I was reading an obit of Bobby Fischer the other day. It was a couple of pages long; after the initial mandatory homage to his phenonmenal chess-playing ability, it spent most of the two pages discussing whether his lack of friends and a wife was a sign of some form of social dysfunction.
It is an odd fact that our society, which claims to be freer and more understanding of individual desires and impulses than any has ever been before, has a name for every state that is even marginally removed from what we are conditioned to think of as normal. The ancient Greeks, on the other hand, did not even have a word for homosexuality. Why, if we have no word for people who have different preferences in the best way to cook liverwurst or enjoy the poetry of Walt Whitman, should we have a word for people who have different preferences in this?
Some of the greatest geniuses of the world were so far removed from traditional marital bliss that they wouldn't have been able to see it with the Hubble Telescope; in Byron's day the general public may have considered him eccentric, but by all accounts nobody went around after him with a notepad trying to decide in which chromosome the deficiency lay. If he had tried to curb his instincts he may never have been Byron; whether he would have been happier that way is debatable, and Romanticism would have lost one of its most exalted votaries.

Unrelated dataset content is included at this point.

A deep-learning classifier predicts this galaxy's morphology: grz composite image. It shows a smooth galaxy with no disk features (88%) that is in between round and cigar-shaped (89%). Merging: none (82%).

The bloodletting over Alexander's empire after his death was, they say, caused because he was not sensible. If he'd been sensible he would have married before he left Macedon, or at least as soon as he entered Babylon the first time, and failing everything else he would have left his empire to someone other than kratistos. If he'd been sensible he probably would have done all those things, and he would not have tried to conquer Persia by doing battle on Darius's terrain with less than a tenth as many men as his enemy. If he'd been sensible there may have been no bloodletting over his empire simply because there may have been no empire.
Scott Adams has written a succint blog piece on the subject of what the chaps at the cutting-table would probably call being socially challenged; when the wheel really does come full circle, perhaps this will go back to being the kind of eccentricity that is good for a laugh at the local pub but otherwise harmless.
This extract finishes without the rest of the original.